# Work request
Repeat the lines from the items below, starting at the line that contains "عرضه در بسته‌بندی های عمده و جزئی" and ending at the line that contains "اگر به دنبال".

[Collected data]
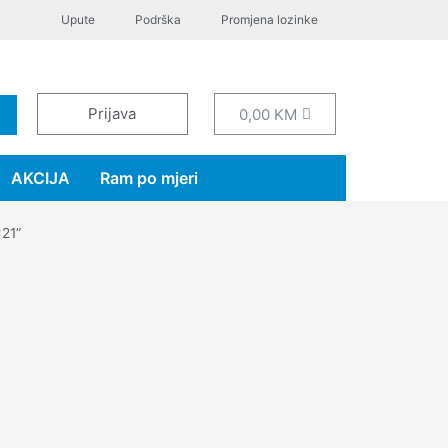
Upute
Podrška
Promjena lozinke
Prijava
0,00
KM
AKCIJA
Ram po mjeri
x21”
---
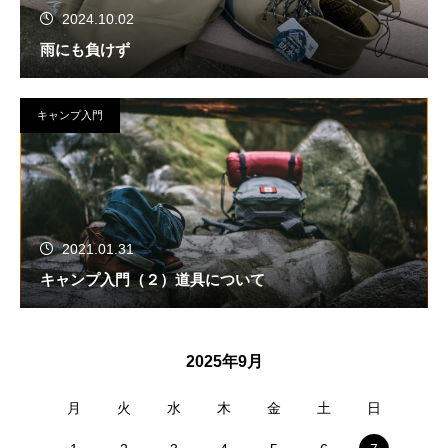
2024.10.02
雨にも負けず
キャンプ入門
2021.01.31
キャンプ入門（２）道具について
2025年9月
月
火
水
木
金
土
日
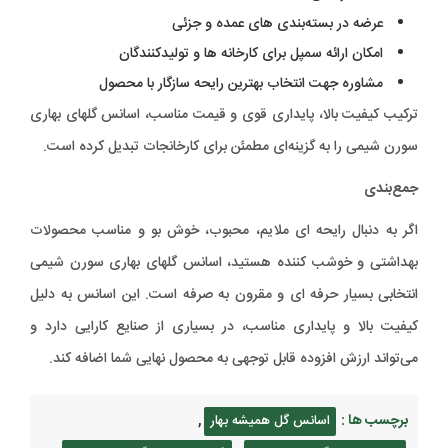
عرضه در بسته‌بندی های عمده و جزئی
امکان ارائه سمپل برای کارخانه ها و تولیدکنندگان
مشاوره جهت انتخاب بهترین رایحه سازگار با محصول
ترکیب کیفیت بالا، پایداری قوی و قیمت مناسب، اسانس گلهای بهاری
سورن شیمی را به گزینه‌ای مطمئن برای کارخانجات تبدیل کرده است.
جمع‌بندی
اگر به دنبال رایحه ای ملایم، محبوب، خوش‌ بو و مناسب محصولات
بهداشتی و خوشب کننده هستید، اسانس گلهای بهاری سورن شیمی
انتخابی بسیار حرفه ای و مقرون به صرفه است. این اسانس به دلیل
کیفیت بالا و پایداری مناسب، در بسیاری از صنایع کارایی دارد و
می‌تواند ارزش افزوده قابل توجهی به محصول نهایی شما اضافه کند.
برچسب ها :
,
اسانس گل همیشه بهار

# Answer below
عرضه در بسته‌بندی های عمده و جزئی
امکان ارائه سمپل برای کارخانه ها و تولیدکنندگان
مشاوره جهت انتخاب بهترین رایحه سازگار با محصول
ترکیب کیفیت بالا، پایداری قوی و قیمت مناسب، اسانس گلهای بهاری
سورن شیمی را به گزینه‌ای مطمئن برای کارخانجات تبدیل کرده است.
جمع‌بندی
اگر به دنبال رایحه ای ملایم، محبوب، خوش‌ بو و مناسب محصولات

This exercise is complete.